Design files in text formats
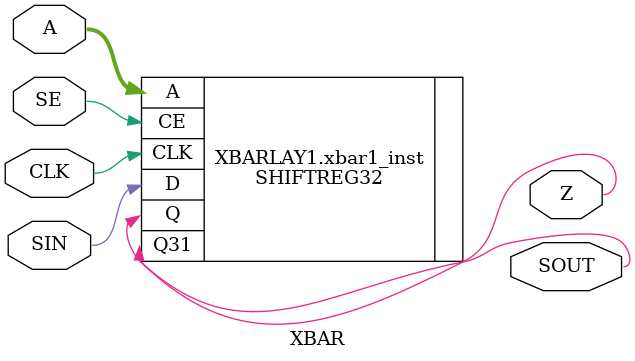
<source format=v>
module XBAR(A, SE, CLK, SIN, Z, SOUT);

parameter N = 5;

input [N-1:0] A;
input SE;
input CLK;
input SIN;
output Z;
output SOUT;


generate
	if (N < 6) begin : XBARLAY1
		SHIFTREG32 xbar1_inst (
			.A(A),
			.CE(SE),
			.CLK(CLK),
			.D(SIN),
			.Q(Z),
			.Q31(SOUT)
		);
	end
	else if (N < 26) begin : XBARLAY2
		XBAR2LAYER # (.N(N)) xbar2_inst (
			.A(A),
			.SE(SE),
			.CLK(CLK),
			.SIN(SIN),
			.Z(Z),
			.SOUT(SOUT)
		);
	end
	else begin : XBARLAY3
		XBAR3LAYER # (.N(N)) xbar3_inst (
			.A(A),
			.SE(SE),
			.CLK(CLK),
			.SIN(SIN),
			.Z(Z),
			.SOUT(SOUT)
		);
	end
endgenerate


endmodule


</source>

WHAT IS EXPECTED
Print, with pictures removed, exactly the lines of the records above from the top through the line containing "XBAR2LAYER # (.N(N))".

OUTPUT OF THE EXERCISE
<source format=v>
module XBAR(A, SE, CLK, SIN, Z, SOUT);

parameter N = 5;

input [N-1:0] A;
input SE;
input CLK;
input SIN;
output Z;
output SOUT;


generate
	if (N < 6) begin : XBARLAY1
		SHIFTREG32 xbar1_inst (
			.A(A),
			.CE(SE),
			.CLK(CLK),
			.D(SIN),
			.Q(Z),
			.Q31(SOUT)
		);
	end
	else if (N < 26) begin : XBARLAY2
		XBAR2LAYER # (.N(N)) xbar2_inst (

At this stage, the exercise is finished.